### [Text]
##############################

The two days of Valsugana, or P. Motter trophy, is a trademark DOC; it is synonymous with fun and good racing especially if, like this year, we run in a fantastic location ...
In general the plateau of Asiago is one of my favorite areas for orienteering, but the area Marcesina-Barricata is really the top!
Here I raced the world master, my only Italian Championship Elite, a memorable relay race with Stegal, but also the worst relay at the Italian Master Championship, so when I come on these areas I know it will not be a walk.
This year there wasn’t the competitive spirit to win but just to have fun, on a very technical terrain made more chaotic by the heap of trees fallen during last winter.
The races were a middle on Saturday and a long on Sunday; formula of race was the sum
of the times.
In M35 class we were few but very well-assorted; the two stages were very different.
In the afternoon Andrea drew on a piece of wood, a course characterized by many similar routes that left many solutions as the path was never the most optimal solution. Some points were close to the fence but I avoid to make a choice along the barbed wire not to trivialize my test; much more interesting to get to the point using holes and small hills ....
The real difference time was in the red circle! I never lost so many seconds to go round 10-20 meters far from control; I knew to be there, but to see the bicolour flag was always an undertaking! On this occasion I paied for my lack into the base to attack the point. It’s superfluous advise coaches to bring boys here to train....

##############################

### [Activity A]
In the orienteering race report, what races were held on Saturday and Sunday?
### [Activity B]
Please continue the orienteering race report from its last sentence.

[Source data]
##############################

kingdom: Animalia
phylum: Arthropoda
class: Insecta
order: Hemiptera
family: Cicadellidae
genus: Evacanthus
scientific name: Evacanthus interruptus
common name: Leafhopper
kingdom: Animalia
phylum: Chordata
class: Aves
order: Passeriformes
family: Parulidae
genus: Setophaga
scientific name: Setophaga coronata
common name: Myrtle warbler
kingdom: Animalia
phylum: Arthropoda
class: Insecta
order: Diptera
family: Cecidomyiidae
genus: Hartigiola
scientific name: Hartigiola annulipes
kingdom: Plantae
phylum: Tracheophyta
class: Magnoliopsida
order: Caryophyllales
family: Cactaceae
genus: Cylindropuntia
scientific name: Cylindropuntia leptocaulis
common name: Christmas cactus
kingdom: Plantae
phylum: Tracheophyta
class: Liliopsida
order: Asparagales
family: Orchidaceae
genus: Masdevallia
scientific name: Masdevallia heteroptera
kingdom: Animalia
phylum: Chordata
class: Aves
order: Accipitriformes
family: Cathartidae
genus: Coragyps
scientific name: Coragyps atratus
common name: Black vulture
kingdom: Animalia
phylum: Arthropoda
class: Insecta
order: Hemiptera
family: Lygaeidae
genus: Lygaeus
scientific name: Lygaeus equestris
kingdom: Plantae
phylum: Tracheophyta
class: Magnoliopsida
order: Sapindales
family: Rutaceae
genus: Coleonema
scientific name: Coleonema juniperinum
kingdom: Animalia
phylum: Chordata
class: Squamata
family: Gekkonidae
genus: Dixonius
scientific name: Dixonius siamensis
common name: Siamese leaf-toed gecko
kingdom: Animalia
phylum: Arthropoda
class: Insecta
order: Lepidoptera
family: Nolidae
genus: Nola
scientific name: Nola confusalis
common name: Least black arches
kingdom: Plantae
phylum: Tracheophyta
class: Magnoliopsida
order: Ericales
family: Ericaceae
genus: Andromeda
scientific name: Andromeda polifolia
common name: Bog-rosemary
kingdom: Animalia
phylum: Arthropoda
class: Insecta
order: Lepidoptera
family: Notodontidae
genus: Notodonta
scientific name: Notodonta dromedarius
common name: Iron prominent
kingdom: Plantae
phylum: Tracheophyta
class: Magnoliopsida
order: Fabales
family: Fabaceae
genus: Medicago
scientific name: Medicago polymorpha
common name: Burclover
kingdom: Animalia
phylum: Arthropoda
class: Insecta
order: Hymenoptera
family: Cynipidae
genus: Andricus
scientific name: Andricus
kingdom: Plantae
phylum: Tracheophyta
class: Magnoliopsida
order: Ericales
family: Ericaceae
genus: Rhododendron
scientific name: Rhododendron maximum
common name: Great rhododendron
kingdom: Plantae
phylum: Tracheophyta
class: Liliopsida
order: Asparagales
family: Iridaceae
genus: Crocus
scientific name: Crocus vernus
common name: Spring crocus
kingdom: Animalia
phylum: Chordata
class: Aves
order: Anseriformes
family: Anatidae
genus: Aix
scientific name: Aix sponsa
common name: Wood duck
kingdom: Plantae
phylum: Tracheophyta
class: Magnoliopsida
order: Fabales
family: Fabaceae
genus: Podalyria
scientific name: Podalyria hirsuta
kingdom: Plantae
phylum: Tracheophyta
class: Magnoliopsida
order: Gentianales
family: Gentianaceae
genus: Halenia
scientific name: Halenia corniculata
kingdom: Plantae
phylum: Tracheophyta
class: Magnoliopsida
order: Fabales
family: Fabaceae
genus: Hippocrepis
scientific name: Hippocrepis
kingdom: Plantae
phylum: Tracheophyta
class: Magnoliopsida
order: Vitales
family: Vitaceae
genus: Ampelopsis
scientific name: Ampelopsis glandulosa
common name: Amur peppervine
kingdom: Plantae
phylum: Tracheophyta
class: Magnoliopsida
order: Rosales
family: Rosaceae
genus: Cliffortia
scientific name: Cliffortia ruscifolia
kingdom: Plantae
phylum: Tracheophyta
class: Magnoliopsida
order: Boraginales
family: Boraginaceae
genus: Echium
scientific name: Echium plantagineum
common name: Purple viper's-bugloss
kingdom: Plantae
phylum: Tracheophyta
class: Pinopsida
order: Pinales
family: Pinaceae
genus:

##############################

### [Your response A]
A middle race on Saturday and a long race on Sunday.

### [Your response B]
On Sunday the track seemed more streamlined and easy; an advice for Matteo (planner): you have to be more bad with masters! we have too much experience not to see the comfortable legs .... so next time follow the example of Andrea and put the controls away from black hyphens!
Personally I would have avoided the final loop and I would have used the south part of the map which is really difficult.
My two days went so well: although this area is one of the coldest in Italy, these days were really hot; in spite of this, I realized two races without any obvious errors, but, as anticipated, full of small indecisions near controls.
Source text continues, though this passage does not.